- [Information shown]:
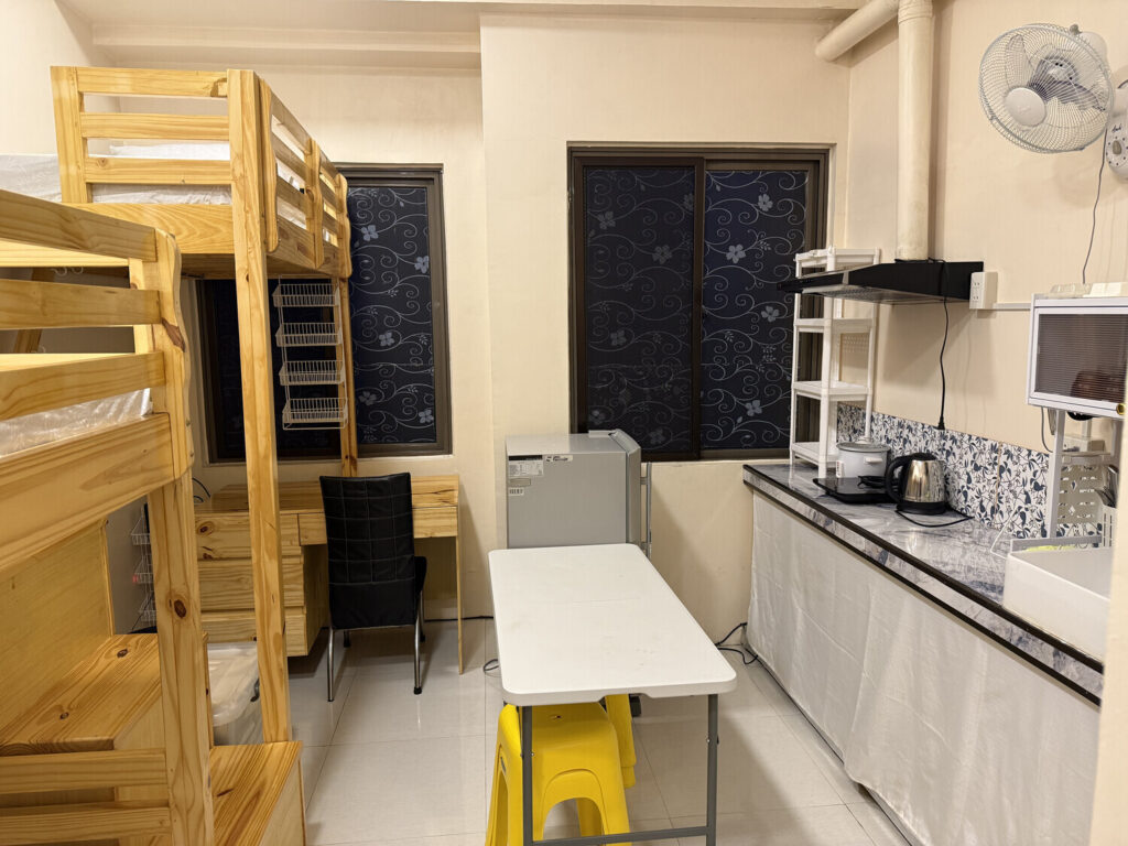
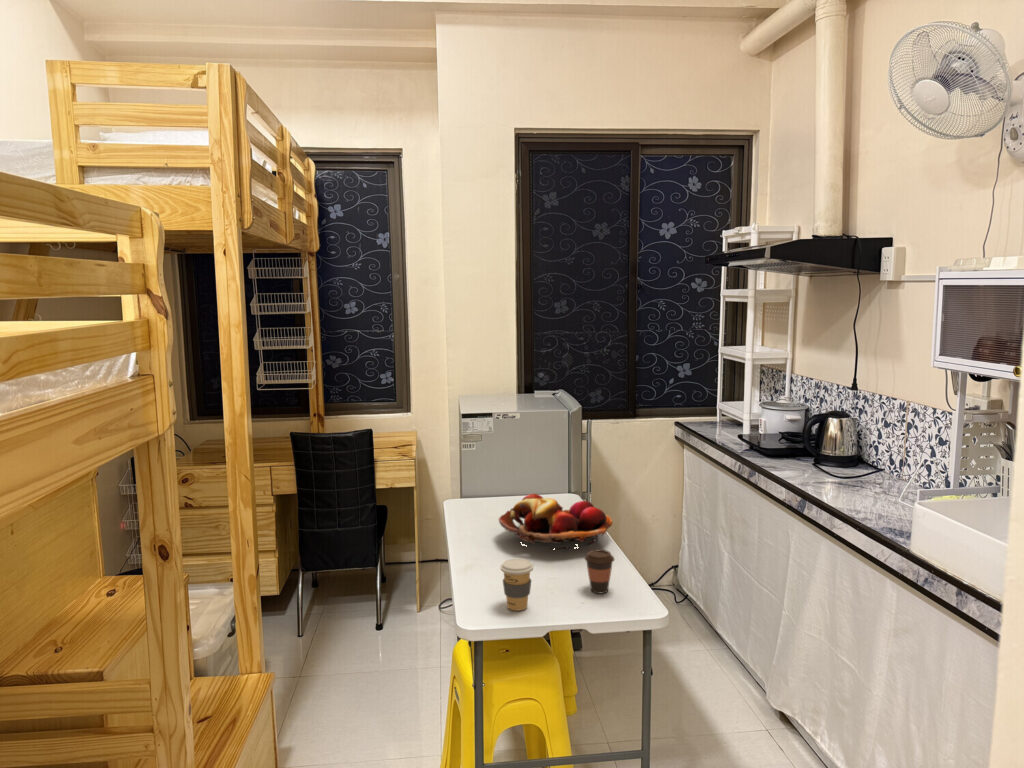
+ coffee cup [583,549,615,594]
+ coffee cup [499,558,534,612]
+ fruit basket [498,493,614,551]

- [Task goal]: Would you retype all the lines shown above, exactly as written and without any picture?

- [Expected answer]:
+ coffee cup [583,549,615,594]
+ coffee cup [499,558,534,612]
+ fruit basket [498,493,614,551]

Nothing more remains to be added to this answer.